Cette demande ne peut être admise, d’une part parce qu’il n’est pas certain que M. X aurait pu continuer à s’occuper des enfants dans les mêmes conditions jusqu’aux 16 ans de sa fille, d’autre part parce Mme X ne démontre pas que l’organisation de travail qu’elle a choisie doit nécessairement perdurer , sa profession de chirurgien dentiste ne l’empêchant pas d’aménager ses horaires de travail de façon à être plus disponible aux heures de présence de ses enfants au foyer en dehors de leur scolarité , et enfin parce que la présence d’un tiers gardien jusqu’aux 16 ans de Jade à hauteur de 20 heures par semaine n’apparaît pas indispensable.
Le préjudice économique invoqué pour cette période n’est pas justifié et la demande d’indemnisation formée à ce titre sera donc rejetée.
Mme X invoque enfin un préjudice économique lié à l’entretien du parc à hauteur de 349 604, 64 euros.
Elle produit diverses attestations d’amis et de membres de la famille destinées à établir que M. X entretenait ce parc de plusieurs hectares , et elle évalue le coût de cet entretien à la somme annuelle de 10 080 euros , sur la base de photographies de la propriété , et de factures d’une micro-entreprise Z , et en considérant que son époux l’aurait assumé le reste de sa vie durant.
Au regard de la valorisation excessive de l’industrie du mari, qui ne peut être retenue à la hauteur des factures produites , aux incertitudes concernant le maintien de la propriété en cause dans le patrimoine du couple pendant une longue période et la durée de la poursuite de cet entretien par M. X, ce poste de préjudice sera raisonnablement estimé à la somme de 20 000 euros.
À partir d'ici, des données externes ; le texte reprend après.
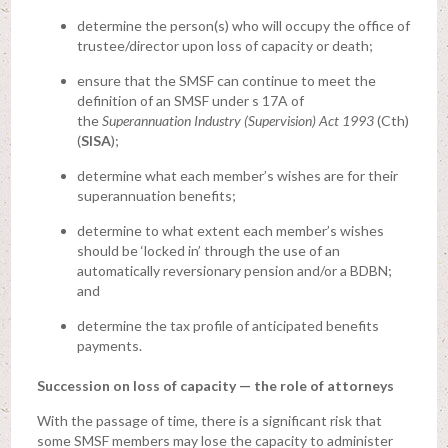
determine the person(s) who will occupy the office of
trustee/director upon loss of capacity or death;
ensure that the SMSF can continue to meet the
definition of an SMSF under s 17A of
the
Superannuation Industry (Supervision) Act 1993
(Cth)
(
SISA
);
determine what each member’s wishes are for their
superannuation benefits;
determine to what extent each member’s wishes
should be ‘locked in’ through the use of an
automatically reversionary pension and/or a BDBN;
and
determine the tax profile of anticipated benefits
payments.
Succession on loss of capacity — the role of attorneys
With the passage of time, there is a significant risk that
some SMSF members may lose the capacity to administer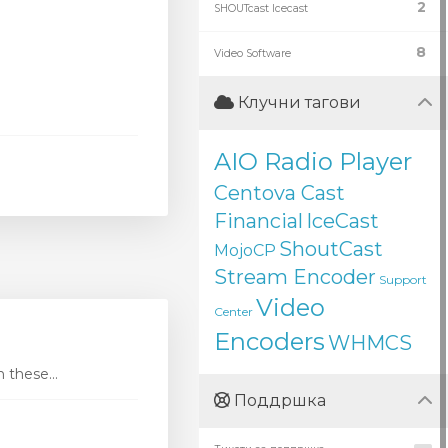
2
SHOUTcast Icecast
8
Video Software
Клучни тагови
AIO Radio Player
Centova Cast
Financial
IceCast
ShoutCast
MojoCP
Stream Encoder
Support
Video
Center
Encoders
WHMCS
these...
Поддршка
SUR LA DEMANDE RECONVENTIONNELLE DE LA MACSF
La MACSF demande que soit déduite de toute condamnation prononcée au profit de Mme X à titre personnel et es qualités la somme de 87 740 euros versée par A.
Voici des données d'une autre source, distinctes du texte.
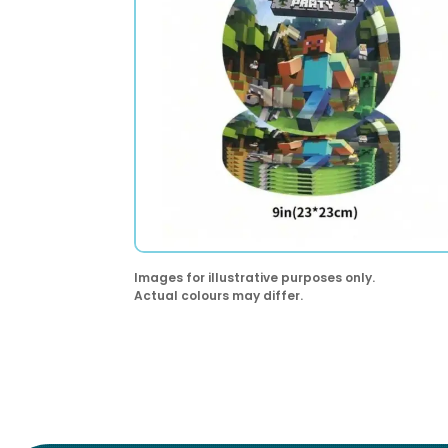
Images for illustrative purposes only.
Actual colours may differ.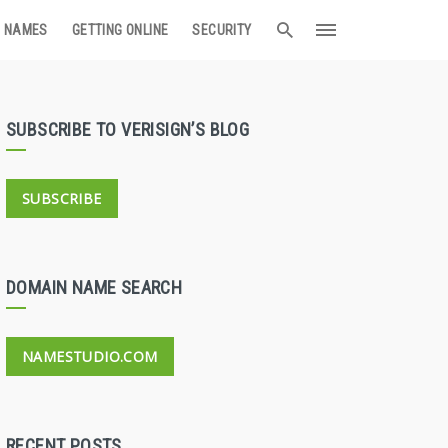
 NAMES
GETTING ONLINE
SECURITY
SUBSCRIBE TO VERISIGN’S BLOG
SUBSCRIBE
DOMAIN NAME SEARCH
NAMESTUDIO.COM
RECENT POSTS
Cette demande qui n’avait pas été présentée en première instance est recevable , s’agissant d’une demande reconventionnelle qui se rattache par un lien suffisant aux prétentions originaires et qui tend à faire écarter au moins partiellement les prétentions adverses.
Elle n’est cependant pas fondée , dès lors qu’il n’y a pas identité de souscripteur, d’intérêt et de risque garanti entre les deux contrats , l’un ayant été souscrit par Mme X auprès de la MACSF pour garantir les conséquences des accidents de la vie et l’autre étant un 'contrat automoteur ' souscrit par M. X auprès du Crédit Agricole Assurance.
SUR LES DEMANDES ANNEXES
Les dispositions du jugement relatives à l’application de l’article 700 du code de procédure civile apparaissent équitables et seront donc maintenues.
L’équité commande d’allouer à Mme X la somme de 3000 euros au titre des frais non compris dans les dépens de la présente instance.
SUR LES DEPENS
La MACSF Assurances qui succombe doit supporter les dépens de première instance et d’appel.
* * *
PAR CES MOTIFS
LA COUR
Infirme partiellement le jugement sur le montant de l’indemnisation du préjudice économique de Mme X et statuant à nouveau de ce chef
Condamne la MACSF Assurances à payer à Mme F B veuve X la somme de 55 000 euros au titre de son préjudice économique ;
Confirme le jugement en ses autres dispositions ;
Condamne la MACSF Assurances à payer à Mme B veuve X la somme de 3000 euros au titre des frais non compris dans les dépens de la présente instance ;
Rejette toutes autres demandes ;
Condamne la MACSF Assurances aux dépens de la présente procédure , et dit qu’ils pourront être recouvrés conformément aux dispositions de l’article 699 du code de procédure civile.
Le présent arrêt a été signé par Madame Catherine FOURNIEL, président, et par Madame Véronique SAIGE, greffier, auquel la minute de la décision a été remise par le magistrat signataire.